Intentionnalité collective
Les règles de comportement sont essentiellement collectif . Je ne peux pas prendre une feuille de mon carnet et dire qu'elle compte comme un dollar américain ; mais si tout le monde cessait de reconnaître la valeur des billets de banque, la monnaie disparaîtrait tout simplement, laissant de côté ses seuls référents physiques et chimiques.
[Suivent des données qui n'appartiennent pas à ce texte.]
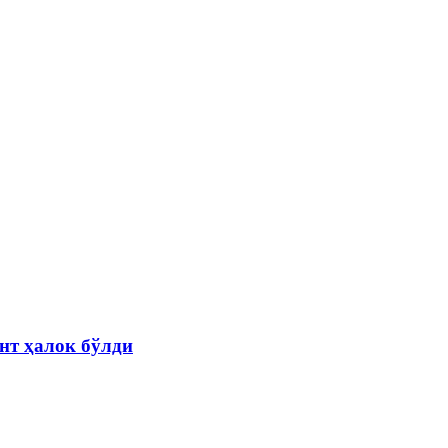
нт ҳалок бўлди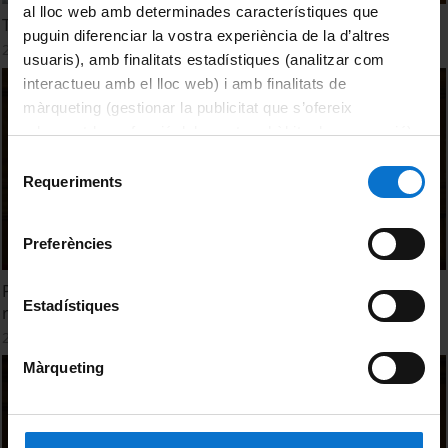
al lloc web amb determinades característiques que
Thermal Energy Storage PCM (IV)
puguin diferenciar la vostra experiència de la d’altres
26 octubre, 2022
usuaris), amb finalitats estadístiques (analitzar com
interactueu amb el lloc web) i amb finalitats de
màrqueting (gestionar la publicitat que s’ofereix
adequant-la en funció dels vostres hàbits de navegació).
Per obtenir més informació sobre les galetes podeu
Selecció
consultar la
Política de galetes del lloc web de la
Requeriments
de
Universitat de Barcelona
.
consentiment
Preferències
Plenary Session: L.F. Cabeza Thermal energy storage: is
Estadístiques
research lost in roadmaps?
26 octubre, 2022
Màrqueting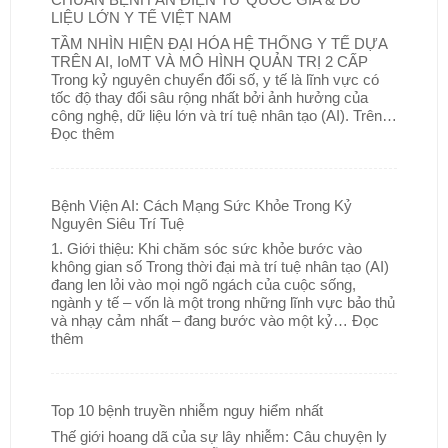
LIỆU LỚN Y TẾ VIỆT NAM
TẦM NHÌN HIỆN ĐẠI HÓA HỆ THỐNG Y TẾ DỰA
TRÊN AI, IoMT VÀ MÔ HÌNH QUẢN TRỊ 2 CẤP
Trong kỷ nguyên chuyển đổi số, y tế là lĩnh vực có
tốc độ thay đổi sâu rộng nhất bởi ảnh hưởng của
công nghệ, dữ liệu lớn và trí tuệ nhân tạo (AI). Trên…
Đọc thêm
Bệnh Viện AI: Cách Mạng Sức Khỏe Trong Kỷ
Nguyên Siêu Trí Tuệ
1. Giới thiệu: Khi chăm sóc sức khỏe bước vào
không gian số Trong thời đại mà trí tuệ nhân tạo (AI)
đang len lỏi vào mọi ngõ ngách của cuộc sống,
ngành y tế – vốn là một trong những lĩnh vực bảo thủ
và nhạy cảm nhất – đang bước vào một kỷ…
Đọc
thêm
Top 10 bệnh truyền nhiễm nguy hiểm nhất
Thế giới hoang dã của sự lây nhiễm: Câu chuyện ly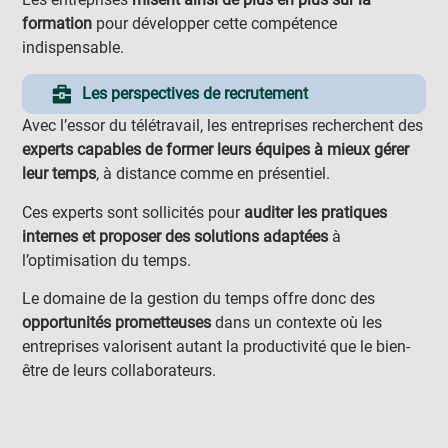
formation
pour développer cette compétence
indispensable.
Les perspectives de recrutement
Avec l’essor du télétravail, les entreprises recherchent des
experts capables de former leurs équipes à mieux gérer
leur temps
, à distance comme en présentiel.
Ces experts sont sollicités pour
auditer les pratiques
internes et proposer des solutions adaptées
à
l’optimisation du temps.
Le domaine de la gestion du temps offre donc des
opportunités prometteuses
dans un contexte où les
entreprises valorisent autant la productivité que le bien-
être de leurs collaborateurs.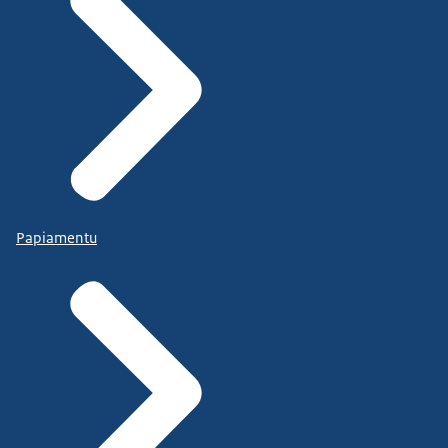
Papiamentu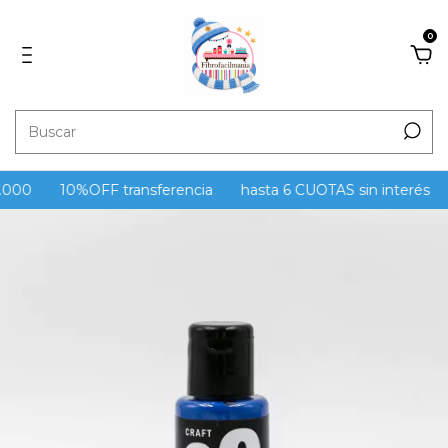
0
.000
10%OFF transferencia
hasta 6 CUOTAS sin interés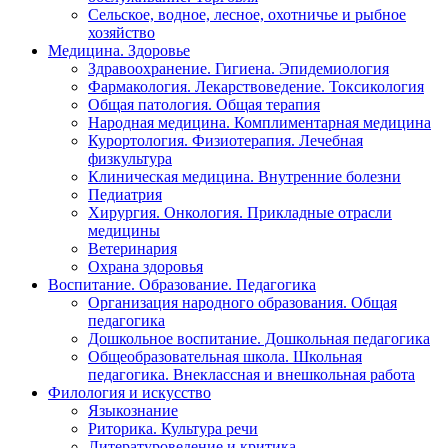
Сельское, водное, лесное, охотничье и рыбное
хозяйство
Медицина. Здоровье
Здравоохранение. Гигиена. Эпидемиология
Фармакология. Лекарствоведение. Токсикология
Общая патология. Общая терапия
Народная медицина. Комплиментарная медицина
Курортология. Физиотерапия. Лечебная
физкультура
Клиническая медицина. Внутренние болезни
Педиатрия
Хирургия. Онкология. Прикладные отрасли
медицины
Ветеринария
Охрана здоровья
Воспитание. Образование. Педагогика
Организация народного образования. Общая
педагогика
Дошкольное воспитание. Дошкольная педагогика
Общеобразовательная школа. Школьная
педагогика. Внеклассная и внешкольная работа
Филология и искусство
Языкознание
Риторика. Культура речи
Литературоведение и критика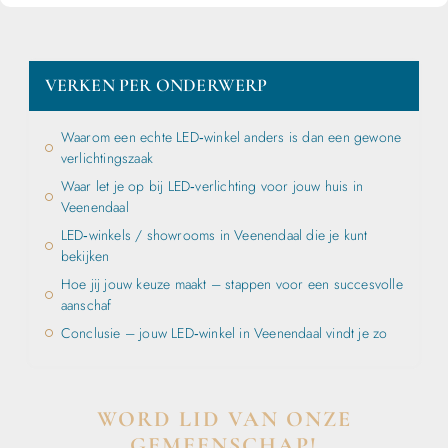
VERKEN PER ONDERWERP
Waarom een echte LED‑winkel anders is dan een gewone
verlichtingszaak
Waar let je op bij LED‑verlichting voor jouw huis in
Veenendaal
LED‑winkels / showrooms in Veenendaal die je kunt
bekijken
Hoe jij jouw keuze maakt – stappen voor een succesvolle
aanschaf
Conclusie – jouw LED‑winkel in Veenendaal vindt je zo
WORD LID VAN ONZE
GEMEENSCHAP!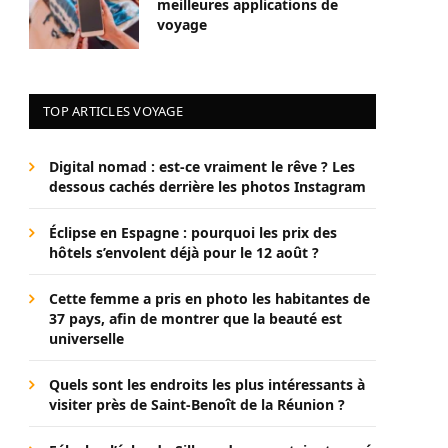
meilleures applications de
voyage
TOP ARTICLES VOYAGE
Digital nomad : est-ce vraiment le rêve ? Les
dessous cachés derrière les photos Instagram
Éclipse en Espagne : pourquoi les prix des
hôtels s’envolent déjà pour le 12 août ?
Cette femme a pris en photo les habitantes de
37 pays, afin de montrer que la beauté est
universelle
Quels sont les endroits les plus intéressants à
visiter près de Saint-Benoît de la Réunion ?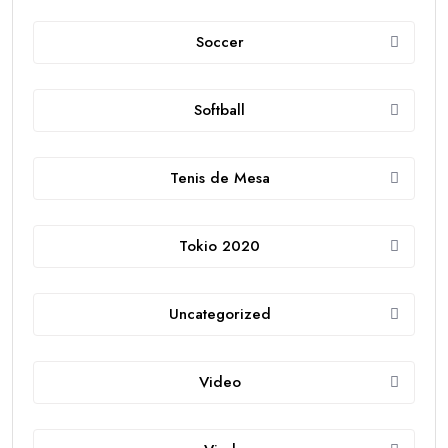
Soccer
Softball
Tenis de Mesa
Tokio 2020
Uncategorized
Video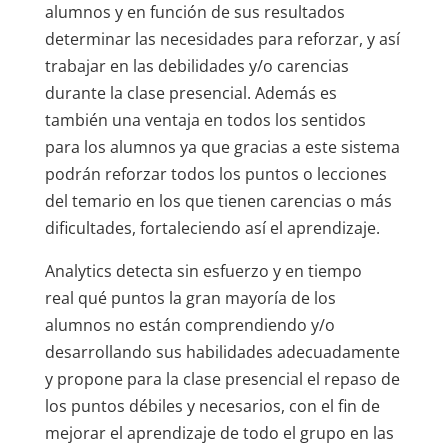
alumnos y en función de sus resultados
determinar las necesidades para reforzar, y así
trabajar en las debilidades y/o carencias
durante la clase presencial. Además es
también una ventaja en todos los sentidos
para los alumnos ya que gracias a este sistema
podrán reforzar todos los puntos o lecciones
del temario en los que tienen carencias o más
dificultades, fortaleciendo así el aprendizaje.
Analytics detecta sin esfuerzo y en tiempo
real qué puntos la gran mayoría de los
alumnos no están comprendiendo y/o
desarrollando sus habilidades adecuadamente
y propone para la clase presencial el repaso de
los puntos débiles y necesarios, con el fin de
mejorar el aprendizaje de todo el grupo en las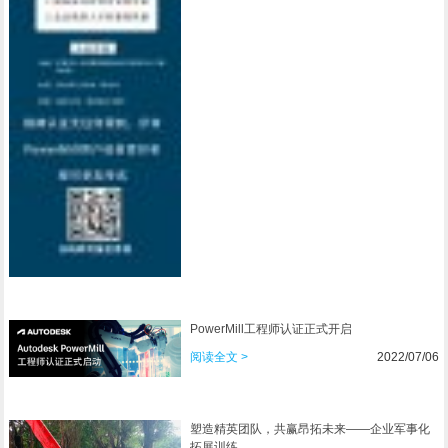
PowerMill工程师认证正式开启
阅读全文 >
2022/07/06
塑造精英团队，共赢昂拓未来——企业军事化
拓展训练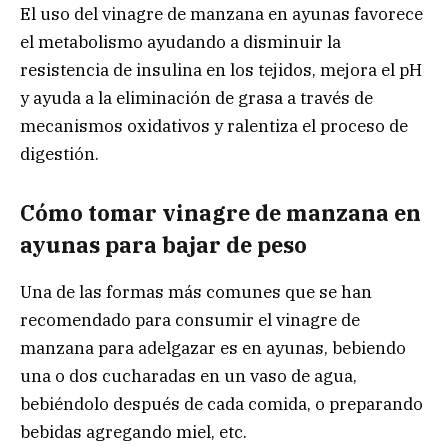
El uso del vinagre de manzana en ayunas favorece
el metabolismo ayudando a disminuir la
resistencia de insulina en los tejidos, mejora el pH
y ayuda a la eliminación de grasa a través de
mecanismos oxidativos y ralentiza el proceso de
digestión.
Cómo tomar vinagre de manzana en
ayunas para bajar de peso
Una de las formas más comunes que se han
recomendado para consumir el vinagre de
manzana para adelgazar es en ayunas, bebiendo
una o dos cucharadas en un vaso de agua,
bebiéndolo después de cada comida, o preparando
bebidas agregando miel, etc.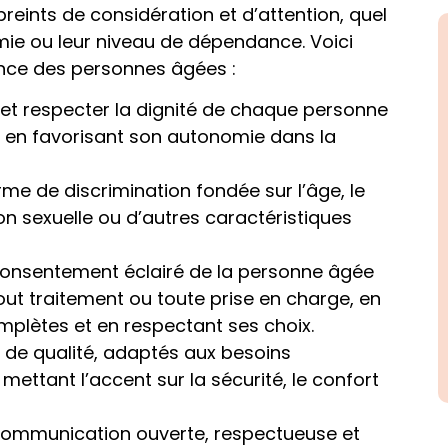
reints de considération et d’attention, quel
omie ou leur niveau de dépendance. Voici
ance des personnes âgées :
 et respecter la dignité de chaque personne
et en favorisant son autonomie dans la
rme de discrimination fondée sur l’âge, le
ation sexuelle ou d’autres caractéristiques
 consentement éclairé de la personne âgée
out traitement ou toute prise en charge, en
mplètes et en respectant ses choix.
ns de qualité, adaptés aux besoins
mettant l’accent sur la sécurité, le confort
ommunication ouverte, respectueuse et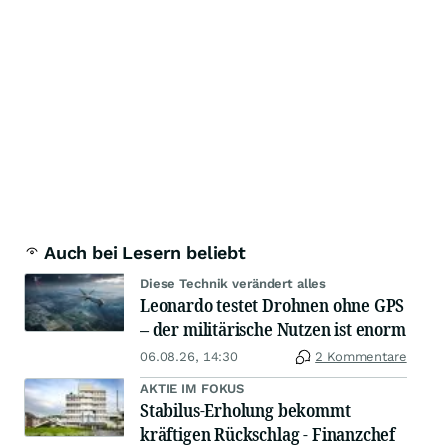
Auch bei Lesern beliebt
Diese Technik verändert alles
Leonardo testet Drohnen ohne GPS
– der militärische Nutzen ist enorm
06.08.26, 14:30
2 Kommentare
AKTIE IM FOKUS
Stabilus-Erholung bekommt
kräftigen Rückschlag - Finanzchef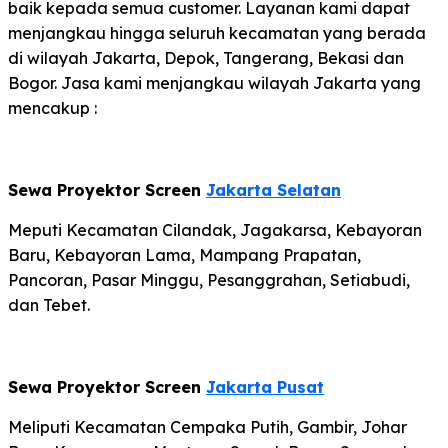
baik kepada semua customer. Layanan kami dapat
menjangkau hingga seluruh kecamatan yang berada
di wilayah Jakarta, Depok, Tangerang, Bekasi dan
Bogor. Jasa kami menjangkau wilayah Jakarta yang
mencakup :
Sewa Proyektor Screen
Jakarta Selatan
Meputi Kecamatan Cilandak, Jagakarsa, Kebayoran
Baru, Kebayoran Lama, Mampang Prapatan,
Pancoran, Pasar Minggu, Pesanggrahan, Setiabudi,
dan Tebet.
Sewa Proyektor Screen
Jakarta Pusat
Meliputi Kecamatan Cempaka Putih, Gambir, Johar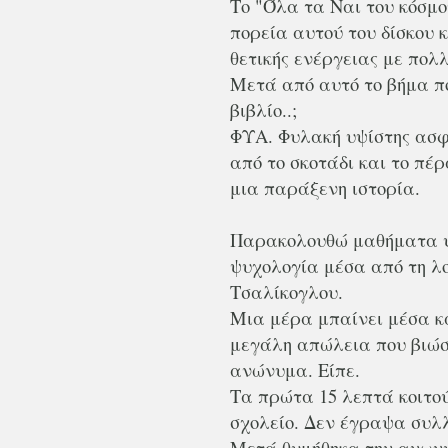
Το "Όλα τα Ναι του κόσμο
πορεία αυτού του δίσκου 
θετικής ενέργειας με πο
Μετά από αυτό το βήμα πο
βιβλίο..;
ΦΥΑ. Φυλακή υψίστης ασφ
από το σκοτάδι και το πέ
μια παράξενη ιστορία.
Παρακολουθώ μαθήματα ψυ
ψυχολογία μέσα από τη λο
Τσαλίκογλου.
Μια μέρα μπαίνει μέσα κα
μεγάλη απώλεια που βιώσ
ανώνυμα. Είπε.
Τα πρώτα 15 λεπτά κοιτού
σχολείο. Δεν έγραψα συλ
Μετά θυμήθηκα την ανωνυμ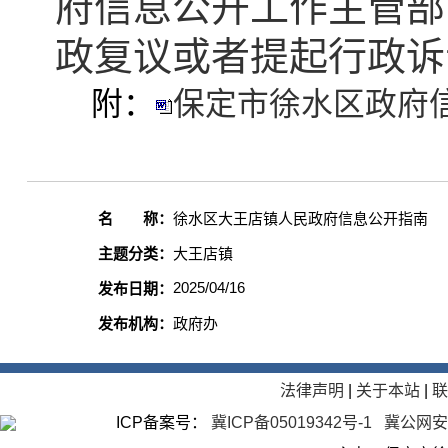
府信息公开工作主管部
政复议或者提起行政诉
附：
保定市徐水区政府信
名 称：
徐水区大王店镇人民政府信息公开指南
主题分类：
大王店镇
2025/04/16
发布日期：
发布机构：
政府办
法律声明
|
关于本站
|
ICP备案号：
冀ICP备05019342号-1
冀公网安备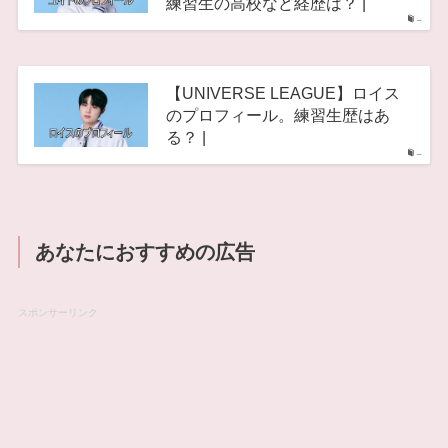
練習生の高校など経歴は？ |
–
【UNIVERSE LEAGUE】ロイス
のプロフィール。練習生歴はあ
る？ |
–
あなたにおすすめの広告
スポンサーリンク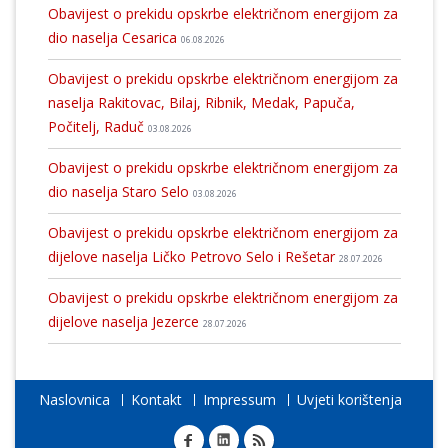
Obavijest o prekidu opskrbe električnom energijom za
dio naselja Cesarica
06.08.2026
Obavijest o prekidu opskrbe električnom energijom za
naselja Rakitovac, Bilaj, Ribnik, Medak, Papuča,
Počitelj, Raduč
03.08.2026
Obavijest o prekidu opskrbe električnom energijom za
dio naselja Staro Selo
03.08.2026
Obavijest o prekidu opskrbe električnom energijom za
dijelove naselja Ličko Petrovo Selo i Rešetar
28.07.2026
Obavijest o prekidu opskrbe električnom energijom za
dijelove naselja Jezerce
28.07.2026
Naslovnica
Kontakt
Impressum
Uvjeti korištenja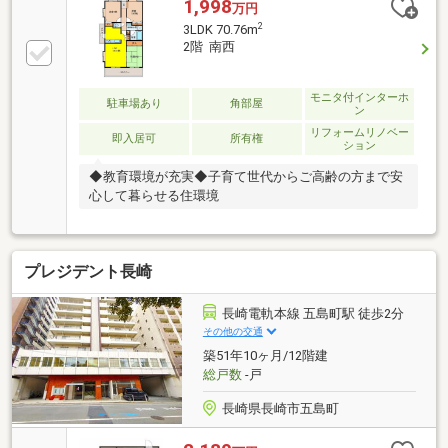
1,998
万円
2
3LDK 70.76m
2階 南西
モニタ付インターホ
駐車場あり
角部屋
ン
リフォームリノベー
即入居可
所有権
ション
◆教育環境が充実◆子育て世代からご高齢の方まで安
心して暮らせる住環境
プレジデント長崎
長崎電軌本線 五島町駅 徒歩2分
その他の交通
築51年10ヶ月/12階建
総戸数
-戸
長崎県長崎市五島町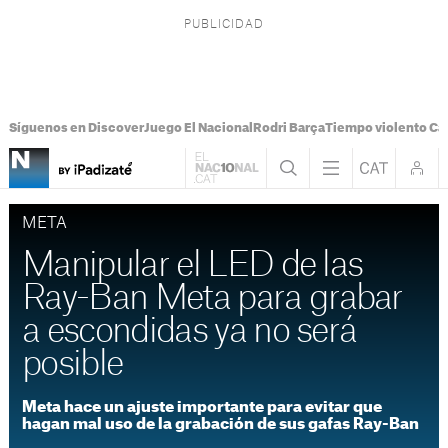
Síguenos en Discover
Juego El Nacional
Rodri Barça
Tiempo violento Ca
META
Manipular el LED de las
Ray-Ban Meta para grabar
a escondidas ya no será
posible
Meta hace un ajuste importante para evitar que
hagan mal uso de la grabación de sus gafas Ray-Ban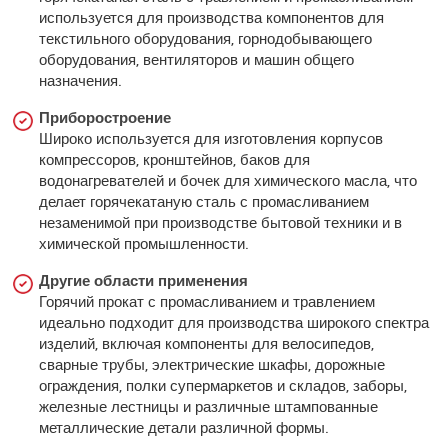
используется для производства компонентов для
текстильного оборудования, горнодобывающего
оборудования, вентиляторов и машин общего
назначения.
Приборостроение
Широко используется для изготовления корпусов
компрессоров, кронштейнов, баков для
водонагревателей и бочек для химического масла, что
делает горячекатаную сталь с промасливанием
незаменимой при производстве бытовой техники и в
химической промышленности.
Другие области применения
Горячий прокат с промасливанием и травлением
идеально подходит для производства широкого спектра
изделий, включая компоненты для велосипедов,
сварные трубы, электрические шкафы, дорожные
ограждения, полки супермаркетов и складов, заборы,
железные лестницы и различные штампованные
металлические детали различной формы.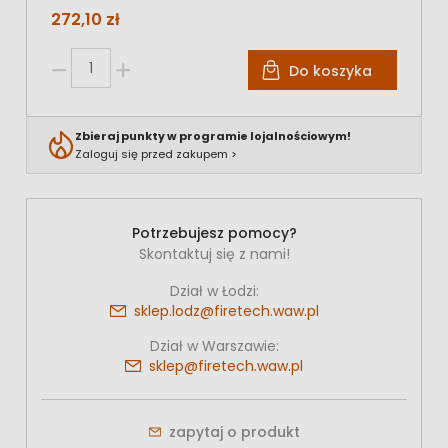
272,10 zł
Do koszyka
Zbieraj punkty w programie lojalnościowym!
Zaloguj się przed zakupem >
Potrzebujesz pomocy?
Skontaktuj się z nami!
Dział w Łodzi:
sklep.lodz@firetech.waw.pl
Dział w Warszawie:
sklep@firetech.waw.pl
zapytaj o produkt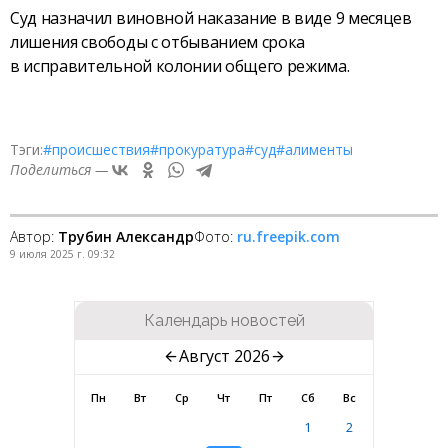
Суд назначил виновной наказание в виде 9 месяцев
лишения свободы с отбыванием срока
в исправительной колонии общего режима.
Тэги:
#происшествия
#прокуратура
#суд
#алименты
Поделиться —
Автор:
Трубин Александр
Фото:
ru.freepik.com
9 июля 2025 г. 09:32
Календарь новостей
Август 2026
Пн
Вт
Ср
Чт
Пт
Сб
Вс
1
2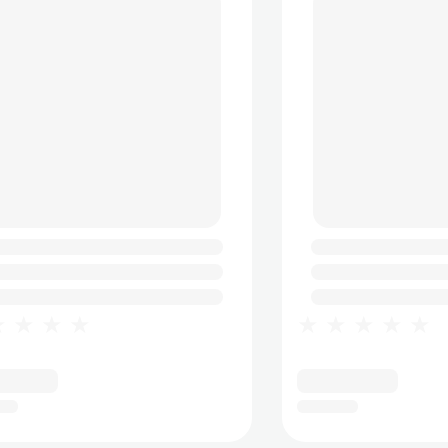
★★★★
★★★★★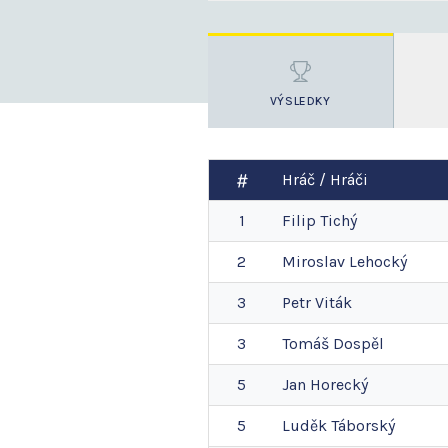
VÝSLEDKY
Hráč / Hráči
1
Filip
Tichý
2
Miroslav
Lehocký
3
Petr
Viták
3
Tomáš
Dospěl
5
Jan
Horecký
5
Luděk
Táborský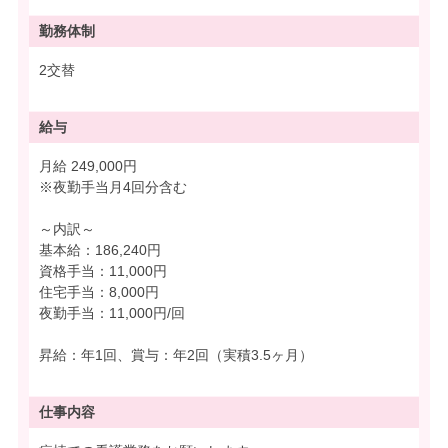
勤務体制
2交替
給与
月給 249,000円
※夜勤手当月4回分含む
～内訳～
基本給：186,240円
資格手当：11,000円
住宅手当：8,000円
夜勤手当：11,000円/回
昇給：年1回、賞与：年2回（実積3.5ヶ月）
仕事内容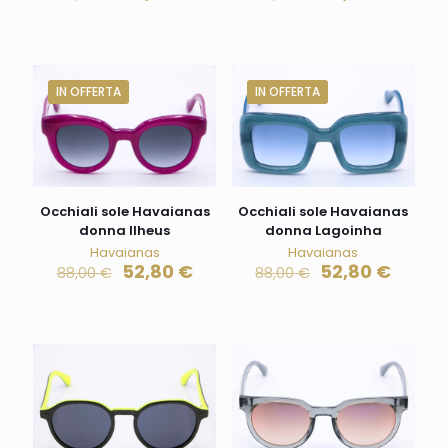
IN OFFERTA
IN OFFERTA
Occhiali sole Havaianas
Occhiali sole Havaianas
donna Ilheus
donna Lagoinha
Havaianas
Havaianas
52,80
€
52,80
€
88,00
€
88,00
€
Que les règles constitutives soient collectives ne signifie pas que leur validité soit une question de consensus constant : vous n'avez probablement pas reçu de message du gouvernement vous demandant si vous reconnaissez votre monnaie nationale locale. Chaque fois qu'un nouveau-né est introduit dans le monde naturel, il entre simultanément dans une réalité sociale qui l'a précédé. sociologues et philosophes des sciences sociales nommait cette « structure sociale ». On peut comprendre la structure sociale comme le réseau (complexité) de règles constitutives (Searle, 2010, p. 31). Cette réalité est créée, mais elle exerce une immense influence sur chaque individu, comme le besoin d'utiliser une monnaie plutôt qu'une autre.
Que peut nous dire la théorie de John Searle sur les hiérarchies et le pouvoir ?
Des hiérarchies de dominance ont été découvertes chez les oiseaux, les loups et les babouins. Par exemple, les loups vivent dans des familles où les parents dominent la meute. Leur dominance dépend de leur statut familial ; ce n'est pas une question de coopération.
Avec les règles constitutives, l'histoire est différente. La réalité sociale donne du pouvoir aux personnes en fonction de leur position sociale et de la fonction et du statut qui y sont attachés. Le président des États-Unis a le pouvoir d'opposer son veto aux projets de loi, mais ce pouvoir ne découle pas de sa nature inhérente; il appartient à la position sociale qui lui est accordée. Le jour où Joe Biden, 'X', ne comptera plus comme 'Y' (le président des États-Unis), il n'aura plus le pouvoir de veto sur aucun projet de loi. Comme l'a dit Searle : « la fonction ne peut être réalisée uniquement en vertu de la physique et de la chimie, mais nécessite une coopération humaine continue » (p. 40). Contrairement aux loups, le pouvoir social réside dans des positions de statut artificielles créées par des actes de langage et la reconnaissance mutuelle.
Pour résumer, la théorie de John Searle peut élucider les différences entre les humains et les animaux lorsqu'il s'agit de la construction de la réalité sociale. En utilisant certains actes de langage, qui ont la structure logique « X compte comme Y dans C », les humains ajoutent de nouvelles fonctions et de nouveaux statuts à des phénomènes qui vont au-delà de leurs compositions physiques et chimiques et qui nécessitent une coopération humaine. De cette structure logique, toute la complexité de la société peut être dérivée.
Littérature
Ayala, FJ (2010). Suis-je un singe ? Six grandes questions sur l'évolution . Presse universitaire Johns Hopkins.
Berwick, R.C., & Chomsky, N. (2016). Pourquoi seulement nous : Langage et évolution . Presse du MIT.
Christakis, N.A. (2019). Plan directeur : les origines évolutives d'une bonne société (Première édition). Petite étincelle brune.
Harari, YN (2015). Sapiens : Une brève histoire de l'humanité (Première édition américaine). Harper.
En ligneSearle, J. (1969). Actes de parole. Essai de philosophie du langage . La presse de l'Universite de Cambridge.
En ligneSearle, J. (1996). La construction de la réalité sociale . Groupe d'édition Pingouin.
En ligneSearle, J. (2010). Fabriquer le monde social . Presse universitaire d'Oxford.